Refined weld microstructure and enhanced joint mechanical property of 1460 Al-Li alloys via double-pulsed variable polarity TIG arc welding

Abstract

In this work, 1460 Al-Li alloy plates (thickness 2 mm) were butt-welded by using conventional variable polarity TIG welding (VPTIG), low-frequency pulsed (2 Hz) variable polarity TIG welding (P-VPTIG), and double-frequency (low-frequency (2 Hz) + ultrasonic-frequency (20 kHz)) pulsed variable polarity TIG welding (DP-VPTIG). The influences of the three current modes on the weld microstructure and mechanical properties were investigated contrastively. Weld microstructure was characterized by a metallographic optical microscope, scanning electron microscope, and electron backscattering diffraction technology.
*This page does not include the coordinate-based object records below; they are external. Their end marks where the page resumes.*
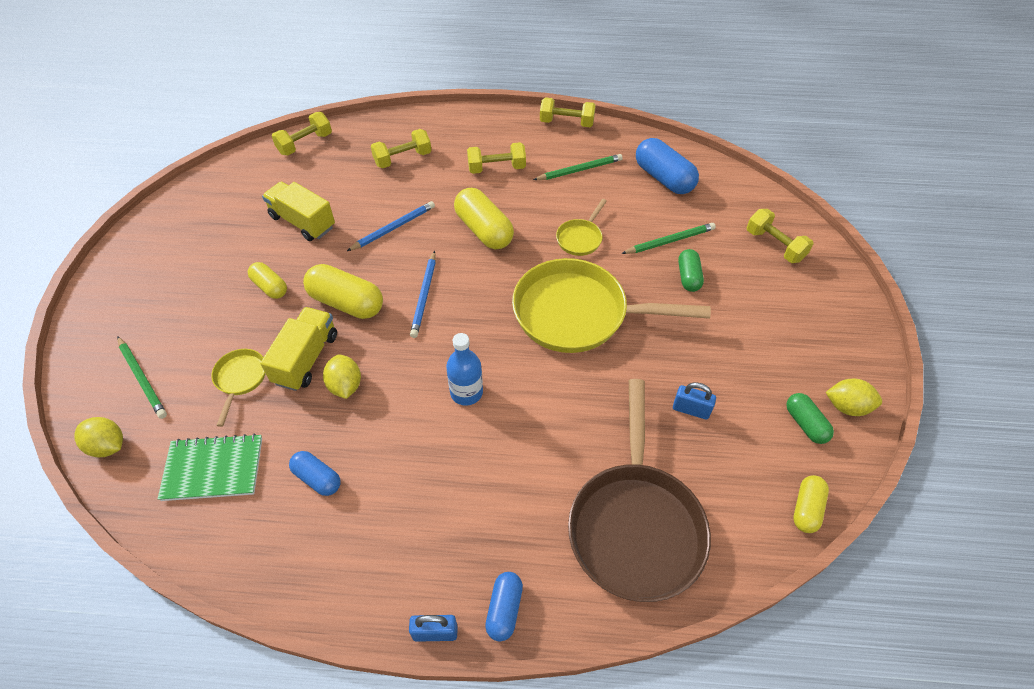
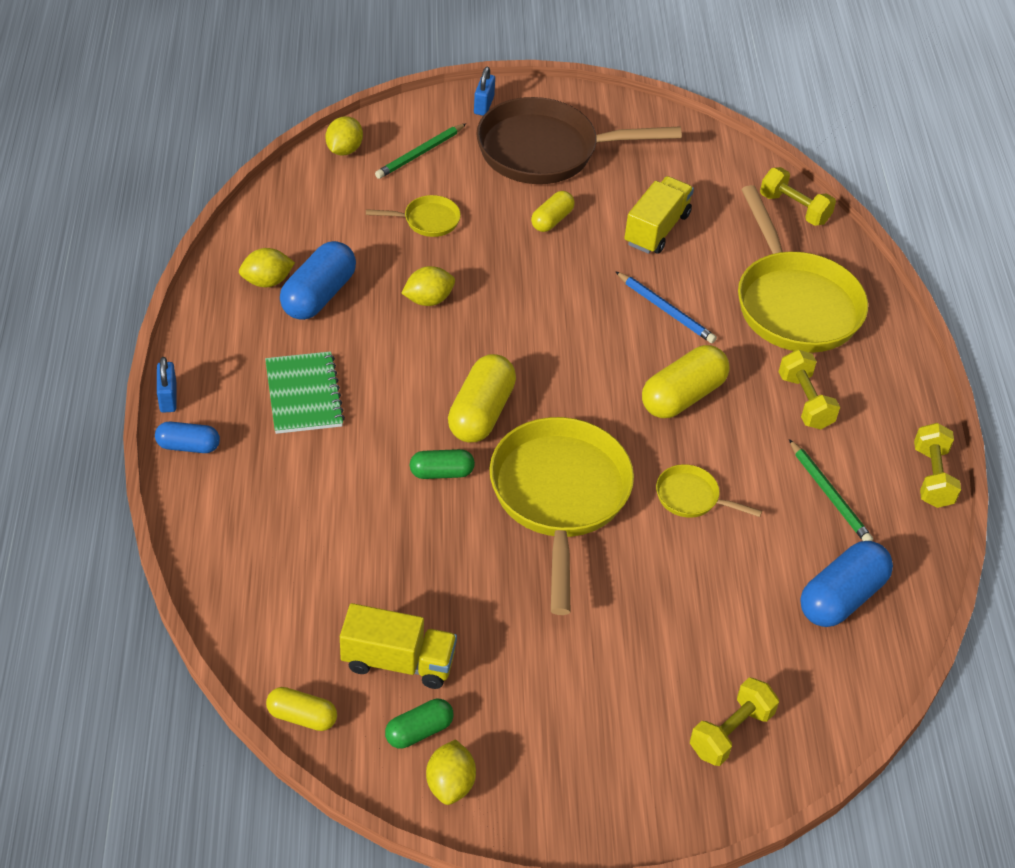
camera: 80 degrees right, 5 degrees down
green notebook [158,434,262,501] -> green notebook moved to [265,351,345,434]
yellow truck [260,307,337,391] -> yellow truck moved to [340,603,457,689]
blue capsule [289,451,340,496] -> blue capsule [280,241,356,320], size x1.70
yellow capsule [303,264,383,319] -> yellow capsule moved to [448,354,516,442]
yellow dumbbell [371,129,432,168] -> yellow pan [738,185,868,353]
blue pencil [410,251,436,338] -> none
blue bottle [446,333,483,406] -> none
brown pan [568,379,711,602] -> brown pan moved to [476,97,682,184]
green pencil [621,223,716,254] -> none
blue padlock [673,382,716,420] -> blue padlock moved to [474,67,495,116]
green capsule [678,249,704,292] -> green capsule moved to [410,449,475,479]
none -> yellow lemon [239,248,295,287]

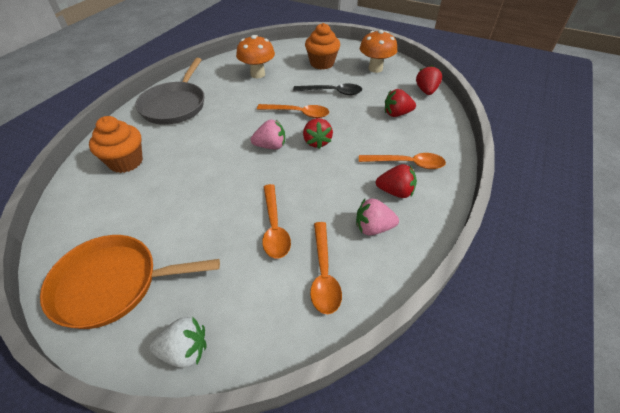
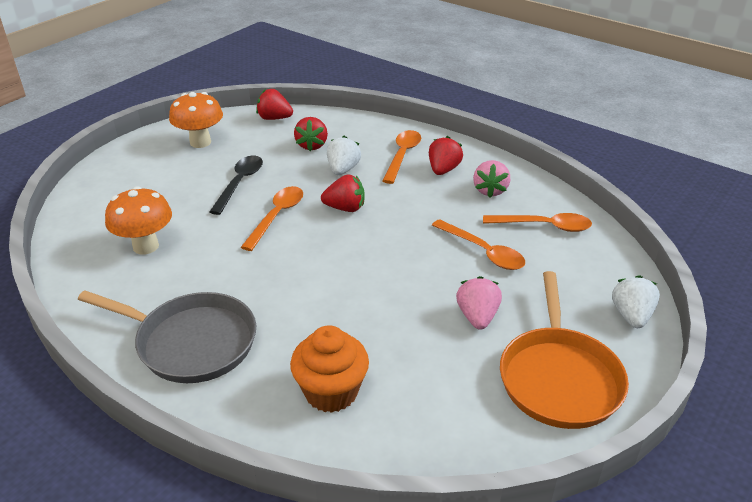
camera: 80 degrees left, 10 degrees down
pink strawberry [251,119,285,149] -> pink strawberry moved to [456,276,502,330]
orange spoon [262,184,291,259] -> orange spoon turned 45 degrees clockwise [432,219,525,270]
orange cupcake [305,23,340,70] -> none
none -> white strawberry [327,136,361,175]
The mechanical properties of those 1460 Al-Li alloy-based joints were measured by microhardness and room-temperature uniaxial tensile test. Obtained results indicated that modulating pulsed current on the conventional VPTIG current can effectively eliminate the coarse columnar structures, resulting in whole refined equiaxed grains in the weld zone (WZ) and fusion zone (FZ). By comparison, DP-VPTIG current exhibited the most prominent effect of homogenization and refinement on the weld microstructure. In addition, it significantly increased the quantity and width of the fine strip-like equiaxed grain zone. The eutectic phase particles distributed in the grain boundaries were refined prominently by the modulation of pulsed current. Compared with the VPTIG process, both P-VPTIG and DP-VPTIG processes effectively enhanced the strength and elongation of 1460 Al-Li alloy-based joints, with an increase of 6.2 % and 10.9 % in tensile strength and 16 % and 128.6 % improvement in elongation, respectively.